Brief: Write out the rows below word for word, and leave the pictures out.

________

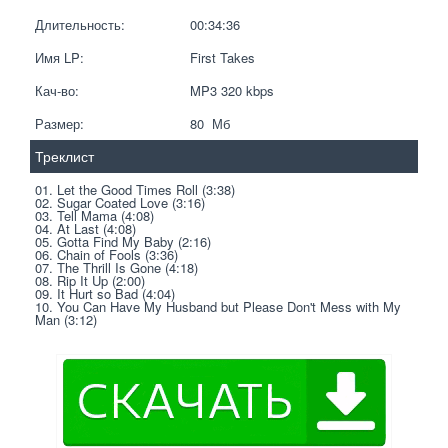
Длительность:
00:34:36
Имя LP:
First Takes
Кач-во:
MP3 320 kbps  
Размер:
80  Мб
Треклист
01. Let the Good Times Roll (3:38)
02. Sugar Coated Love (3:16)
03. Tell Mama (4:08)
04. At Last (4:08)
05. Gotta Find My Baby (2:16)
06. Chain of Fools (3:36)
07. The Thrill Is Gone (4:18)
08. Rip It Up (2:00)
09. It Hurt so Bad (4:04)
10. You Can Have My Husband but Please Don't Mess with My 
Man (3:12)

________

Your response:
Длительность:
00:34:36
Имя LP:
First Takes
Кач-во:
MP3 320 kbps  
Размер:
80  Мб
Треклист
01. Let the Good Times Roll (3:38)
02. Sugar Coated Love (3:16)
03. Tell Mama (4:08)
04. At Last (4:08)
05. Gotta Find My Baby (2:16)
06. Chain of Fools (3:36)
07. The Thrill Is Gone (4:18)
08. Rip It Up (2:00)
09. It Hurt so Bad (4:04)
10. You Can Have My Husband but Please Don't Mess with My 
Man (3:12)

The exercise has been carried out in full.